Files
homelab-infra/ops/restore-tests/immich-restore-test.sh
T

248 lines
7.7 KiB
Bash
Executable File

#!/bin/bash
set -euo pipefail
# Immich Restore Smoke Test
#
# Nicht-destruktiver Restore-Smoke-Test fuer Immich.
# - liest immich.dump aus dem produktiven Borg-Archiv
# - importiert in eine isolierte Test-Postgres-Instanz mit gleichem
# VectorChord-Image wie Produktion
# - startet einen isolierten Immich-Server-Container ohne Traefik und
# ohne ML-Container
# - prueft Login-Page und Asset-Anzahl aus DB
# - bereinigt anschliessend
#
# Produktiver Immich-Stack wird NICHT angefasst.
# Produktive Foto-Pfade unter /mnt/user/photos/* werden NICHT gemountet.
SCRIPT_DIR="$(cd "$(dirname "$0")" && pwd)"
. "$SCRIPT_DIR/common.sh"
WHATIF=0
KEEP_DATA=0
for arg in "$@"; do
case "$arg" in
--what-if) WHATIF=1 ;;
--keep-data) KEEP_DATA=1 ;;
*) echo "Unknown argument: $arg" >&2; exit 1 ;;
esac
done
RESTORE_ROOT="/mnt/user/backups/restore-lab/immich"

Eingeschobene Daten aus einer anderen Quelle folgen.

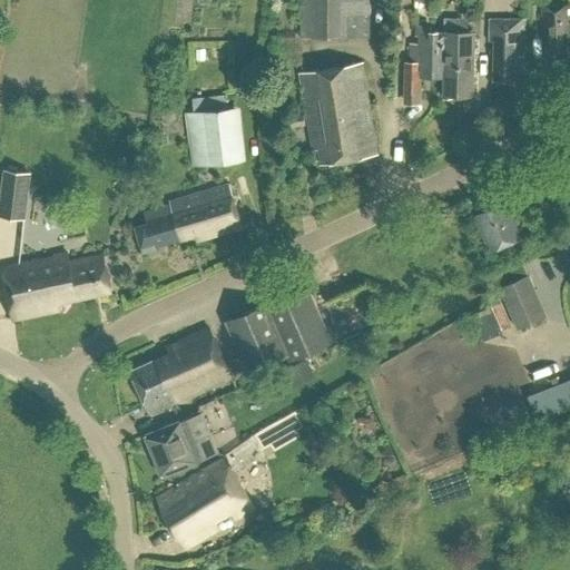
[(371,0),(301,0),(303,37),(338,35),(338,13),(371,13),(371,0)]
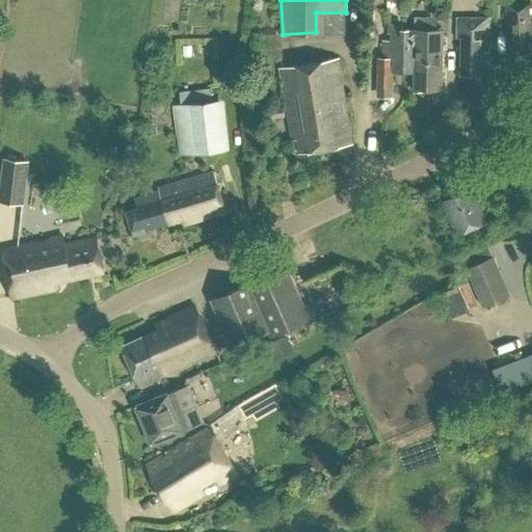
[(531,52),(531,4),(505,5),(506,28),(510,28),(511,53),(531,52)]
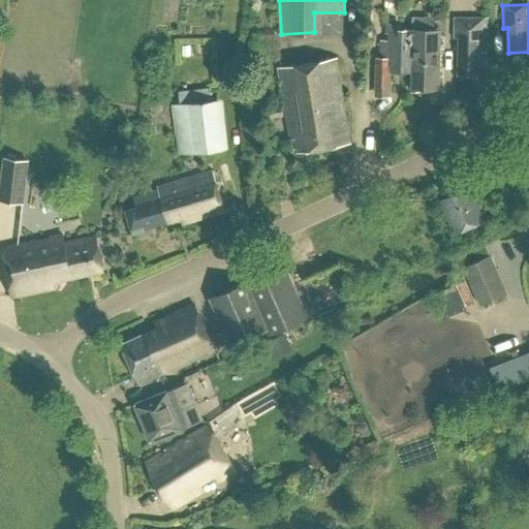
[(413,32),(393,31),(392,41),(379,40),(379,59),(377,59),(377,86),(391,87),(391,65),(413,66),(413,88),(438,89),(440,30),(444,30),(444,20),(440,20),(440,18),(413,17),(413,32)]
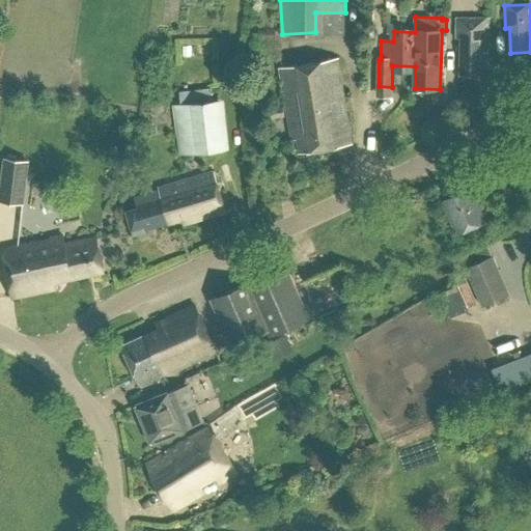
[(485,75),(486,21),(456,20),(456,37),(462,37),(462,75),(485,75)]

REPORT_ROOT="/mnt/user/backups/restore-reports"
EXTRACT_DIR="$BORG_RESTORE_HOST_ROOT/immich-extract"
COMPOSE_FILE="$SCRIPT_DIR/immich-compose.test.yml"

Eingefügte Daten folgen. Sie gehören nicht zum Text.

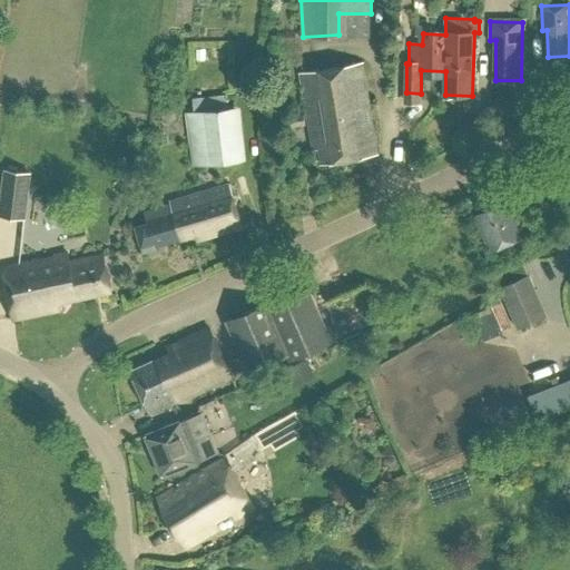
[(377,155),(360,64),(297,75),(312,151),(316,150),(320,166),(377,155)]
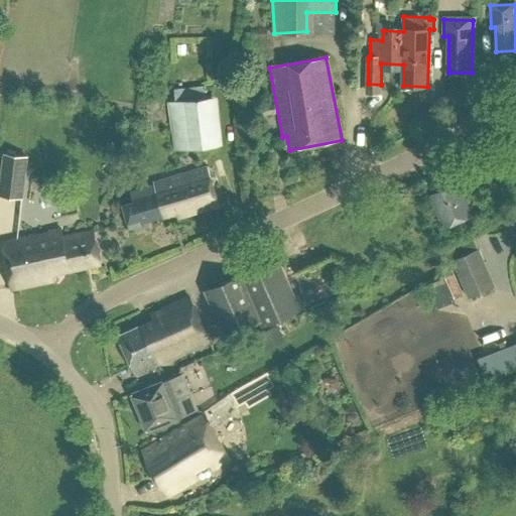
[(174,151),(225,145),(219,97),(168,103),(174,151)]
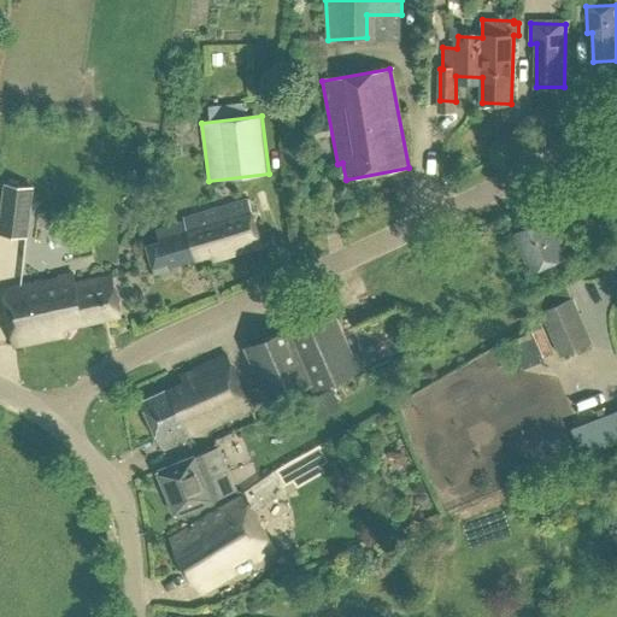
[(318,139),(330,136),(329,124),(316,127),(318,139)]
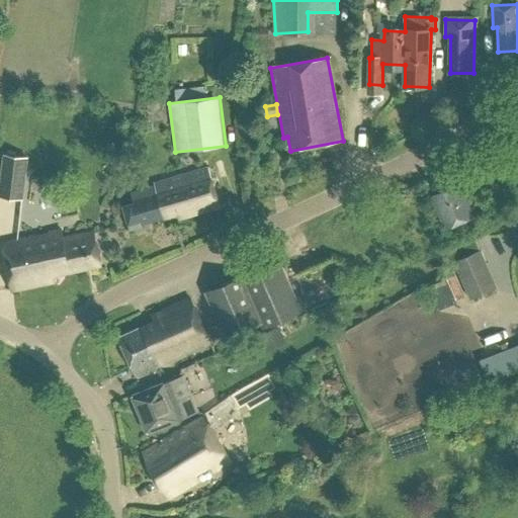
[(0,196),(24,199),(29,158),(5,155),(0,194),(0,196)]
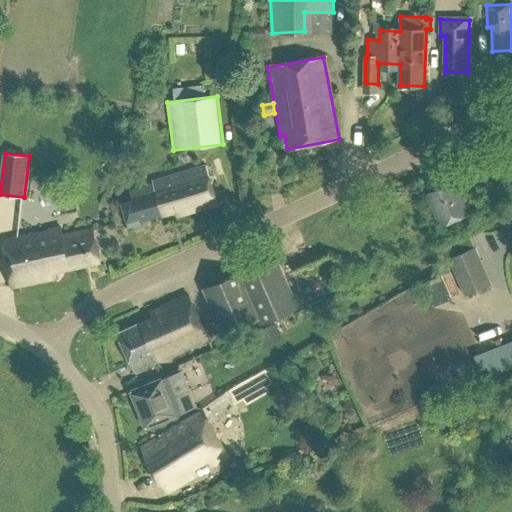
[(138,226),(137,223),(175,211),(176,216),(216,204),(206,169),(127,193),(130,202),(120,205),(127,229),(138,226)]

REPORT_FILE="$REPORT_ROOT/immich-$(date +%F).md"
if [ "$WHATIF" -eq 1 ]; then
cat <<EOF
Immich restore test
Mode: WhatIf
RestoreRoot: $RESTORE_ROOT
ReportRoot: $REPORT_ROOT
Expected Borg source paths:
- local/borg-dumps/latest/immich.dump
Planned isolation:
- Test-Postgres: ghcr.io/immich-app/postgres:14-vectorchord0.4.3-pgvectors0.2.0
- Test-Redis: redis:8.8.0-alpine (rebuildbar, kein Restore)
- Test-Server: ghcr.io/immich-app/immich-server:release (Image-Pin wie Produktion)
- ML-Container bewusst weggelassen
- Test-Upload: leer, unter $RESTORE_ROOT/upload
- Productive photo paths NOT mounted: /mnt/user/photos/immich, /mnt/user/photos/family_archive
- Test endpoint: 127.0.0.1:12283 (no Traefik, no public domain)
Smoke-Test:
- Test-Postgres healthy
- pg_restore -Fc -> immich.dump
- HTTP 200/302/3xx von 127.0.0.1:12283
- Asset-Count aus DB
EOF
exit 0
fi
require_cmd docker
require_cmd curl
require_path "$BORG_PASSPHRASE_FILE_DEFAULT"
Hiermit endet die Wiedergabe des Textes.